City to pull out of 2 community centers


John Ruch

Other groups might take over

The Agassiz and English High community centers will be given up by the city and possibly turned over to other groups to run as part of a citywide consolidation plan, the city’s Boston Centers for Youth & Families (BCYF) announced this week.

“There won’t be any shuttered community centers,” BCYF spokesperson Sandy Holden told the Gazette, referring to plans for new groups to take over as of July 1. But, Holden acknowledged, not all of those deals are in place yet.

That is also a change in strategy since last month, when BCYF Executive Director Daphne Griffin told the Gazette that some centers would be closed and their programs “consolidated” with surviving centers.

Community centers already operate under a form of non-profit partnership with local, independent community boards. But that relationship “just doesn’t fit my definition of partnership” anymore, said Kerry Costello, chair of the Jamaica Plain Community Centers (JPCC) board.

In part, that is because JPCC was never asked for input of any kind about the community centers “transition” plan, said Costello—and she first heard the full list of centers targeted in the plan from the Gazette, not from BCYF.

“English?! That’s a news flash to me,” Costello said when informed that the English High center is up for “transition.” She said that center is home to some crucial programming.

Costello said BCYF only recently asked to meet with the JPCC board—“after the fact of everything”—and noted the agency held only three community meetings about the reorganization, none of them in JP.

“That’s our community input, it appears,” she said.

“Partnership is probably not the word” for the BCYF/JPCC relationship, Costello said. “Yet it’s not a dictatorship. It’s something in between.” That is especially true, she said, when “you talk to a reporter and find out English [community center] is on a list.”

BCYF will continue to operate two other Jamaica Plain community centers: Curtis Hall on South Street and one in the Hennigan School on Heath Street. All four JP community centers are heavily used and among the city’s busiest, with more than 350,000 individual visitors last year, according to BCYF statistics obtained by the Gazette.

BCYF is proposing similar city pull-outs at six other community centers and sports facilities in other neighborhoods. The idea is to save money and offer better services by reducing staffing and trimming the current 46-center system.

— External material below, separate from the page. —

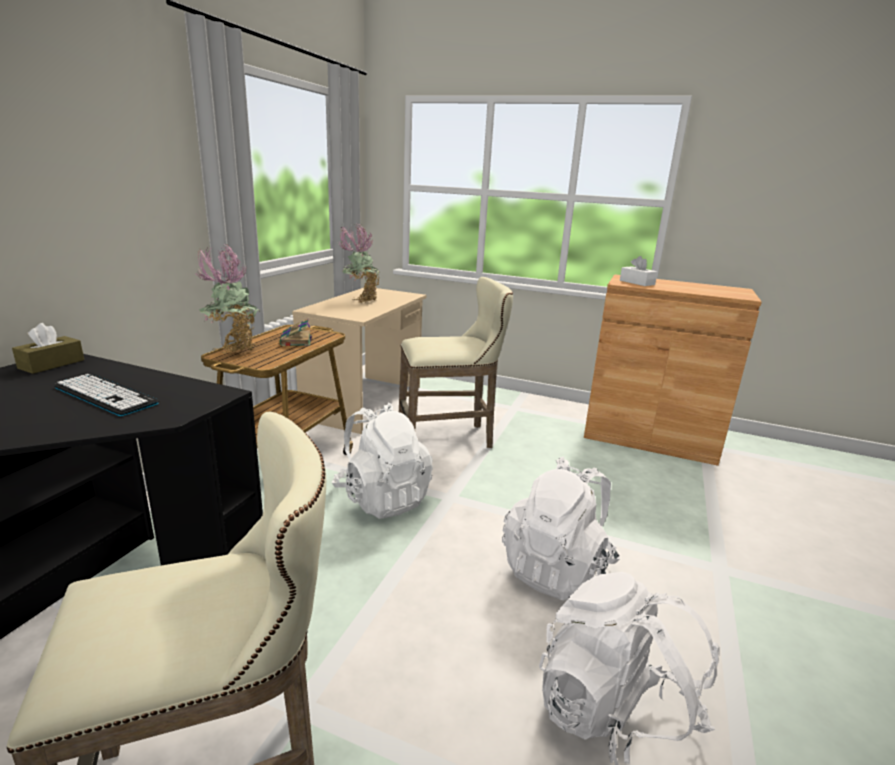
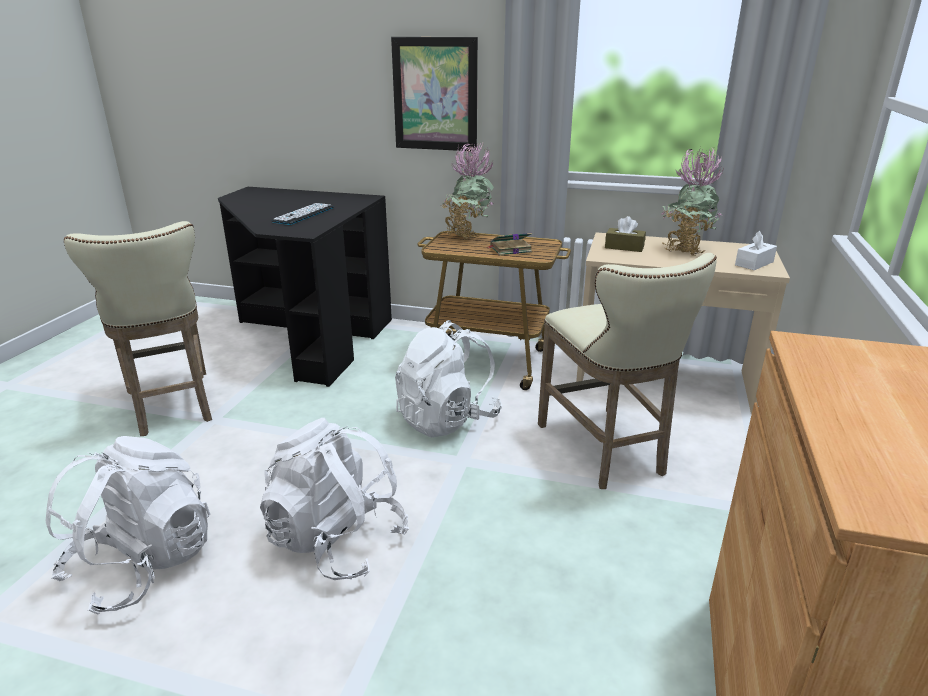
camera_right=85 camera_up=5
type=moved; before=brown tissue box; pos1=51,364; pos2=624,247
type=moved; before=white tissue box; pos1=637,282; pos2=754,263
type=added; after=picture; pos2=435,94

“Our staffing remains thin across our network of sites and many sites are under[-]utilized as a result,” wrote Griffin in an April 13 letter to the Boston City Council.

Griffin wrote that the plan is a “transition of the operation of these [eight citywide] sites to other community and non-profit partners.”

She also wrote that BCYF traditionally has focused on “recreational aspects—so-called ‘gym and swim’—which have dwarfed enrichment components.” In the future, “BCYF will prioritize the youth development mission of the agency,” she wrote.

“It’s taking me a bit by surprise, just the amount in Jamaica Plain,” local City Councilor John Tobin said of the “transition” of half of JP’s community centers.

Tobin noted that if other organizations are supposed to take over the heavily used centers, they will require more city and state funds.

“If you want not-for-profits to pick up the slack, you’ve got to give them some help,” he said.

Holden said the eight facilities targeted for “transition” were chosen in part because many of them already have non-profits or other organizations involved in their operations.

With the centers based in schools—including the Agassiz and English High—“the hope is” that the potential partner organizations “will just broker deals with the schools” to keep them open, Holden said.

But it is unclear how solid those partnerships are, and whether it will involve changes in the current programming at the centers.

“Some [partnerships] are in place, but we’re not at the point yet of sharing a big list,” Holden said.

A key piece of data in BCYF’s decision-making was attendance counts for each facility. That data shows that the Hennigan Community Center in the Hennigan Elementary School is the city’s 6th busiest facility on the list, with 112,573 individual visits in Fiscal Year 2009.

The Curtis Hall Community Center at 20 South St. is number 7 with 110,782 visits. The English High Community Center in the school at 144 McBride St. is number 15 with 72,757 visits. The Agassiz Community Center in the school at 20 Child St. is number 19 with 53,478 visits.

Those raw numbers are not adjusted for the size of the centers. The numbers are also certainly undercounts, because they are based on sign-in sheets that some visitors ignore.

Mayor Thomas Menino’s administration is also proposing the closures of some branch libraries and possibly some public schools. Tobin said he is concerned the city is “messing around with what I call the holy triology” of youth and family services.

“There’s nothing that says the budget has to be wrapped up by June 30th” at the end of the fiscal year, Tobin said, referring to the City Council’s ability to hold up the budget if it has questions or concerns. Tobin and several other councilors already have vowed to vote against any budget containing branch library cuts. “It’s too early to tell” if the budget will be held up, Tobin said, but added that the community center issue will get close scrutiny.